Crop the Bitmap: Extract the area of interest from the image based on bounding boxes. This focuses the OCR process on relevant parts of the image.
Grayscale the Bitmap: Convert the image to grayscale. This simplifies the image by removing color information, which can be helpful for OCR.
Convert to 1-Channel Input: The model expects a single-channel (grayscale) image. Convert the RGB image (3 channels) to a single channel.

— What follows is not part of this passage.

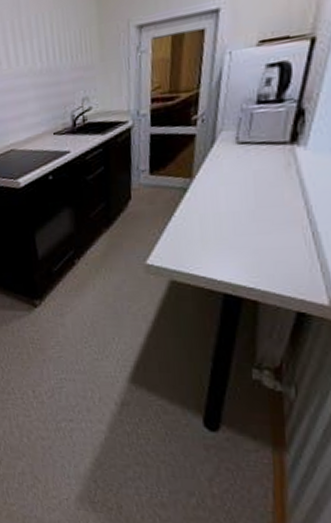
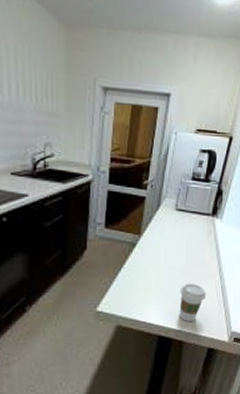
coffee cup: none [250,230,290,279] -> present [179,283,207,323]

5. Code Example for Input and Output

Here’s how you can handle the image preprocessing and model inference in your Android application:

fun loadModelFile(context: Context, modelFile: String): MappedByteBuffer {
    val fileDescriptor = context.assets.openFd(modelFile)
    val inputStream = FileInputStream(fileDescriptor.fileDescriptor)
    val fileChannel = inputStream.channel
    val startOffset = fileDescriptor.startOffset
    val declaredLength = fileDescriptor.declaredLength
    val retFile = fileChannel.map(FileChannel.MapMode.READ_ONLY, startOffset, declaredLength)
    fileDescriptor.close()
    return retFile
}

// Load the model
val interpreter = Interpreter(context, loadModelFile("ocr_model.tflite"))

// Preprocess the image
fun preprocessImage(bitmap: Bitmap): ByteBuffer {
    // Convert to grayscale
    val height: Int = bmpOriginal.height
    val width: Int = bmpOriginal.width
    val bmpGrayscale = Bitmap.createBitmap(width, height, Bitmap.Config.ARGB_8888)
    val canvas = Canvas(bmpGrayscale)
    val paint = Paint()

    // Based on OpenCv Conversion to Grayscale
    // https://docs.opencv.org/master/de/d25/imgproc_color_conversions.html#color_convert_rgb_gray
    // and info from
    // https://medium.com/mobile-app-development-publication/android-image-color-change-with-colormatrix-e927d7fb6eb4
    val matrix = floatArrayOf(
        0.299f, 0.587f, 0.114f, 0f, 0f,
        0.299f, 0.587f, 0.114f, 0f, 0f,
        0.299f, 0.587f, 0.114f, 0f, 0f,
        0f, 0f, 0f, 1f, 0f)
    val colorMatrixFilter = ColorMatrixColorFilter(matrix)
    paint.colorFilter = colorMatrixFilter
    canvas.drawBitmap(bmpOriginal, 0f, 0f, paint)
    
    // Convert to 1-channel input
    val bitmap = Bitmap.createScaledBitmap(
        bmpGrayscale,
        200, // requirement model width
        31, // requirement model height
        true
    )
    val width = bitmap.width
    val height = bitmap.height
    // Below 4 is for floats and 2nd one (1) for grayscale
    val mImgData: ByteBuffer = ByteBuffer.allocateDirect(1 * width * height * 1 * 4)
    mImgData.order(ByteOrder.nativeOrder())
    val pixels = IntArray(width * height)
    bitmap.getPixels(pixels, 0, width, 0, 0, width, height)
    for (pixel in pixels) {
        mImgData.putFloat(Color.blue(pixel).toFloat() / 255.0f)
    }
    
    return inputArray
}

// Run inference
val outputMap = Array(1) { LongArray(48) { 0 } } //48 from output shape the model
val inputArray = preprocessImage(bitmap)
interpreter.run(inputArray, outputMap)

val alphabets = "0123456789abcdefghijklmnopqrstuvwxyz."
val outputArray = arrayOutputs[0]
val sb: StringBuilder = StringBuilder()
for (i in outputArray.indices) {
    if (outputArray[i].toString() != "-1") {
        sb.append(alphabets[outputArray[i].toInt()])
    }
}

Result Image

After processing the image through the model, you will get an output image that contains the detected and recognized text. This result can be visualized or further processed based on your application’s requirements.